Coming at the subject from different angles and telling a handful of empathetic stories of various elephant conservation efforts, the film follows — and puts a human face on — the work of the first female “eco-guard,” and a Congolese biologist who patiently observes the behavior of elephants in his “Elephant Listening Project.” Deep into the film, the filmmakers follow ivory trade sting operations and undercover tactics from the police side.
Yet we also get the perspective of former poachers turned crusaders for the save the elephants cause, explaining the lure of resorting to the potentially lucrative poaching to feed their families in otherwise impoverished and employment-challenged villages and cities.
An elephant (and animal) lover and advocate from the Czech Republic trains dogs to sniff out ivory, a scenario in which, he says, “animals are helping animals, even though they don’t know it.” Late in the film, he addresses the question he sometimes gets as to the motives behind his passion: “When, if not now? Who, if not me?”
David Crosby: Remember My Name, from director A.J. Eaton and journalist/director Cameron Crowe, is a surprisingly unusual twist on the tired pop star doc form. It is a candid portrait of the artist at 76, a public confessional for his multiple instances of unleashing his inner asshole going back 50 years, but also a celebration of his musical powers, from his masterpiece If I Could Only Remember My Name to his current late-blooming burst of creative energy.

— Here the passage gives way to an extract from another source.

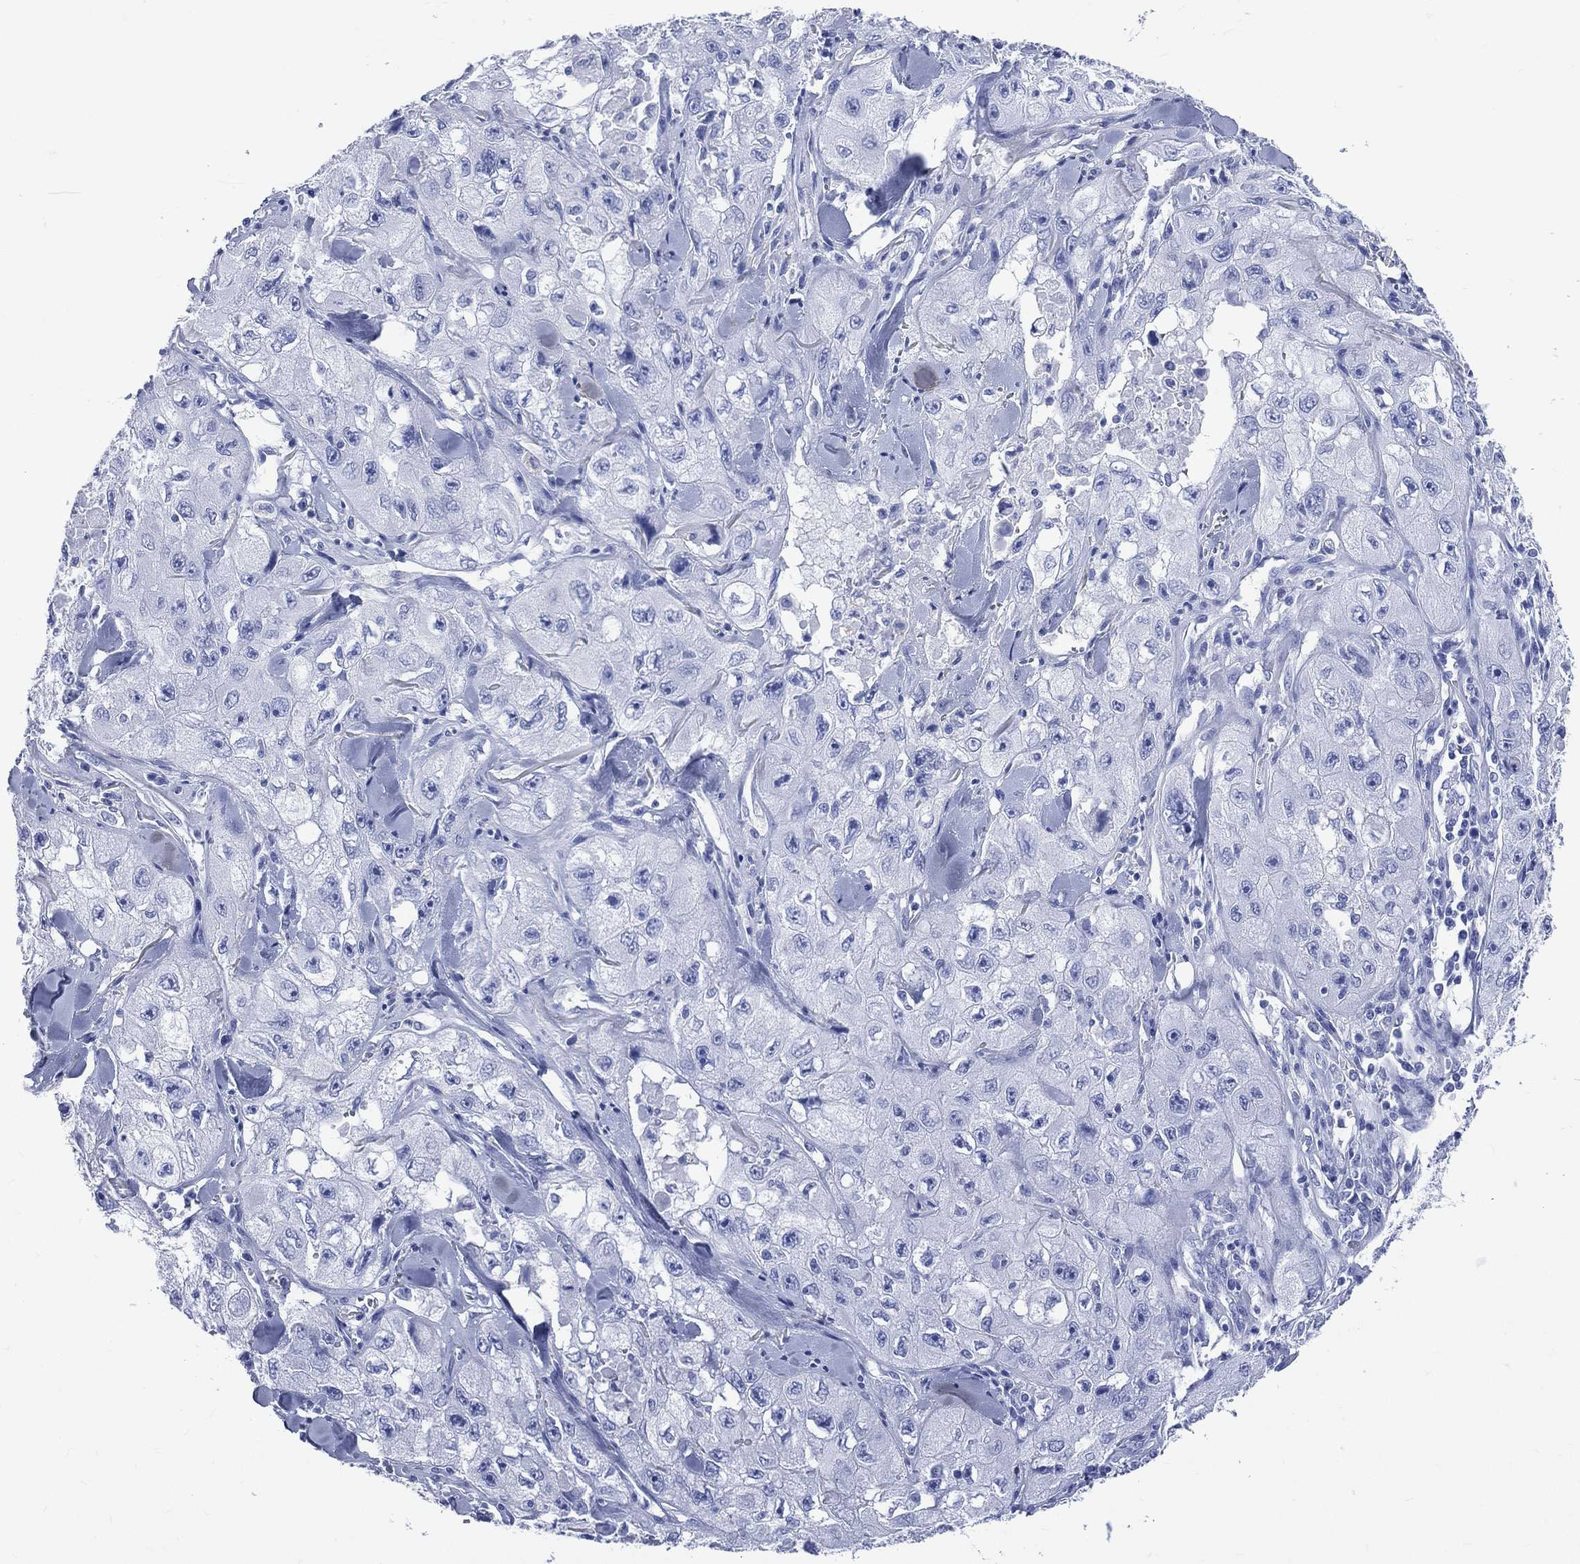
{"staining": {"intensity": "negative", "quantity": "none", "location": "none"}, "tissue": "skin cancer", "cell_type": "Tumor cells", "image_type": "cancer", "snomed": [{"axis": "morphology", "description": "Squamous cell carcinoma, NOS"}, {"axis": "topography", "description": "Skin"}, {"axis": "topography", "description": "Subcutis"}], "caption": "Immunohistochemical staining of human skin squamous cell carcinoma exhibits no significant expression in tumor cells. (Brightfield microscopy of DAB immunohistochemistry (IHC) at high magnification).", "gene": "SYP", "patient": {"sex": "male", "age": 73}}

Crosby does double duty at SBIFF, also appearing and opining in another surprisingly good music doc, Echo in the Canyon, an intriguing twist on the oft-trodden mythos of the Laurel Canyon scene of the 1960s. Director Andrew Slater was inspired by the 1967 film Model Shop, a cool cinematic curio by Jacques (Umbrellas of Cherbourg) Demy, a dizzy trip through L.A. in the ’60s, through Euro-colored glasses.

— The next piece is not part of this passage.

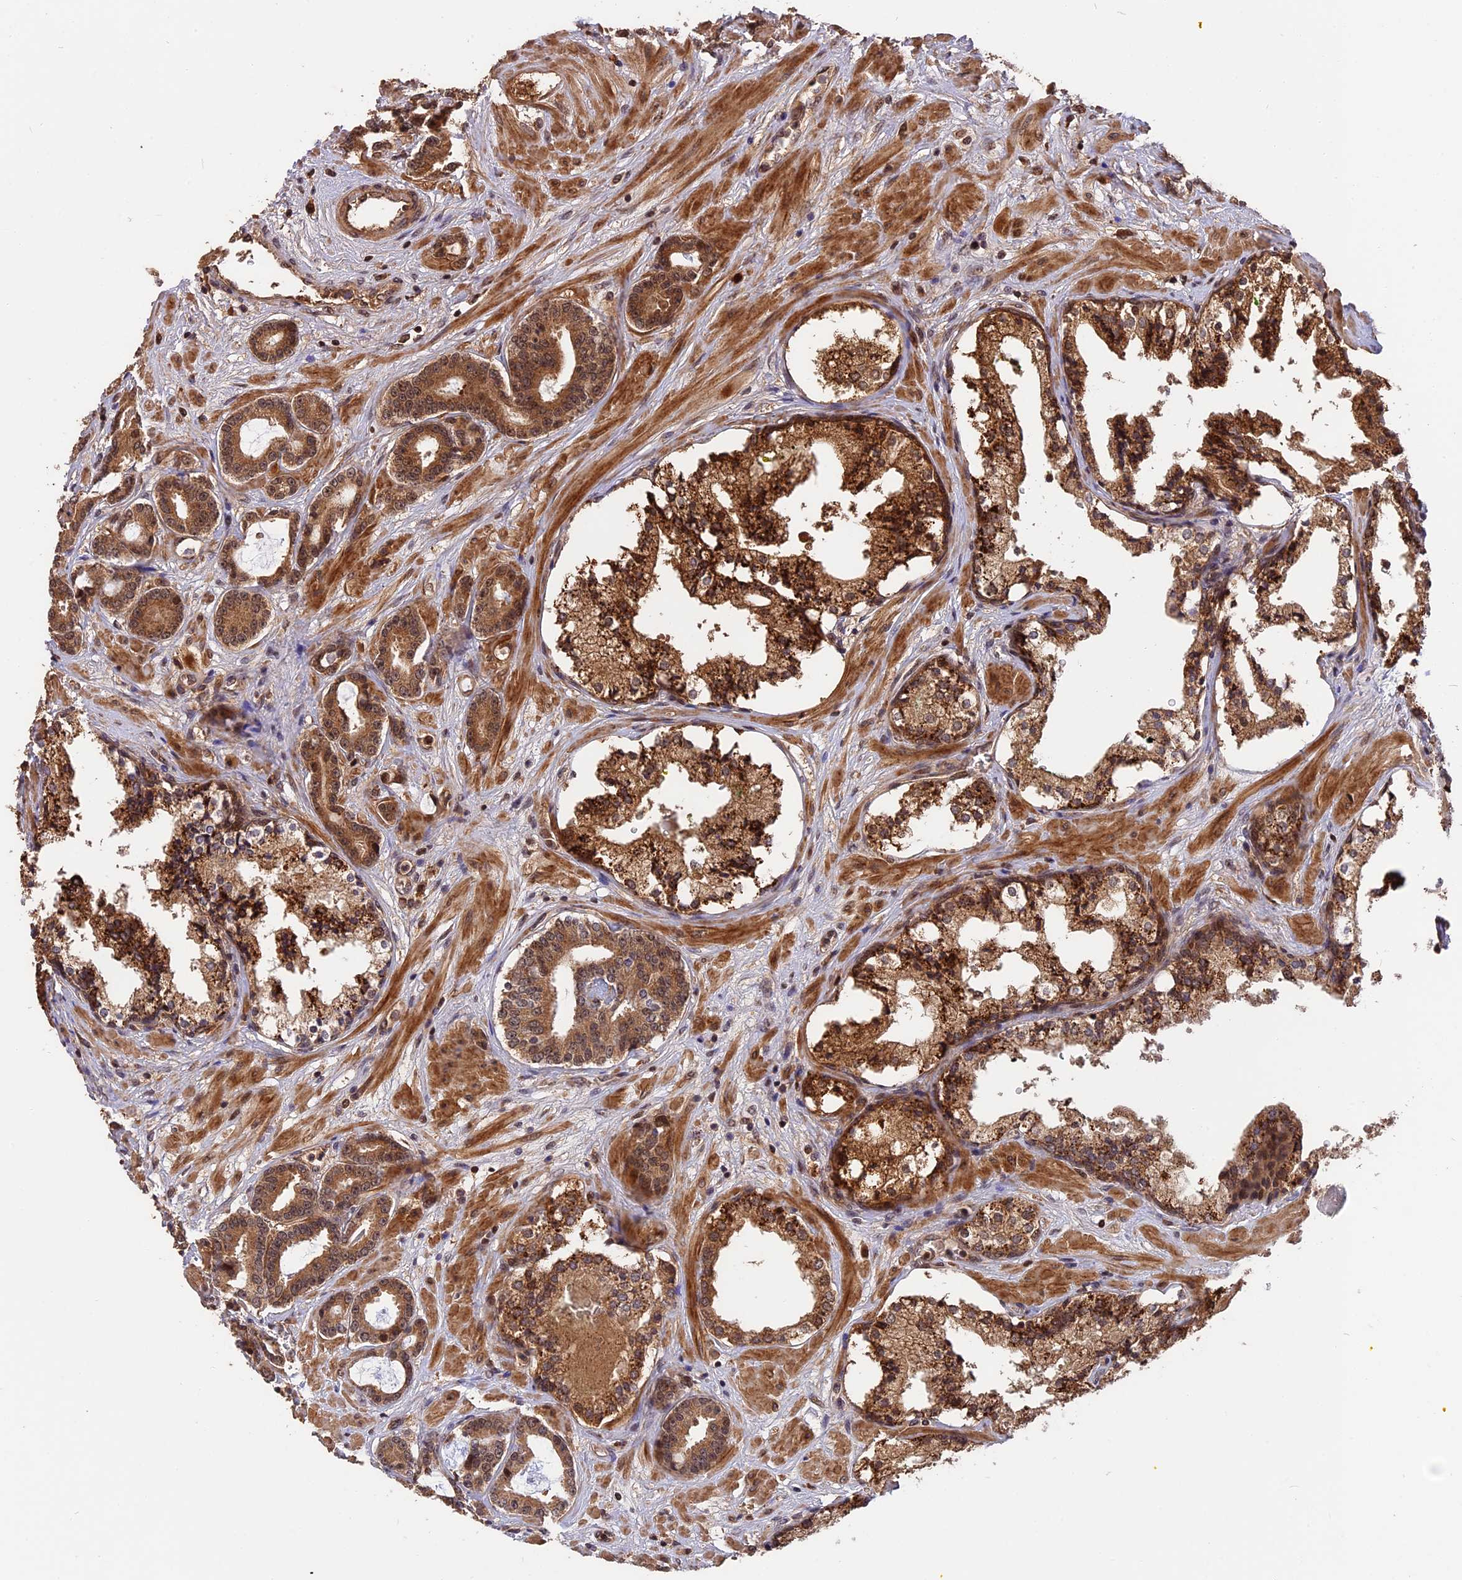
{"staining": {"intensity": "moderate", "quantity": ">75%", "location": "cytoplasmic/membranous"}, "tissue": "prostate cancer", "cell_type": "Tumor cells", "image_type": "cancer", "snomed": [{"axis": "morphology", "description": "Adenocarcinoma, High grade"}, {"axis": "topography", "description": "Prostate"}], "caption": "High-magnification brightfield microscopy of high-grade adenocarcinoma (prostate) stained with DAB (brown) and counterstained with hematoxylin (blue). tumor cells exhibit moderate cytoplasmic/membranous expression is identified in about>75% of cells.", "gene": "ESCO1", "patient": {"sex": "male", "age": 58}}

They recorded a concert with Dylan and allies such as Cat Power, Beck, and Regina Spektor performing gems from the Laurel Canyon era, while creating a documentary about the period. For the film, they consulted Tom Petty, Eric Clapton, all the CSN bunch (but nothing from enigmatic kingpin Neil Young), Roger McGuinn, Brian Wilson, and others about the era and also garnered fascinating musical details. It feels like musicians are behind the sight and sound, part of the resonating charm of the thing.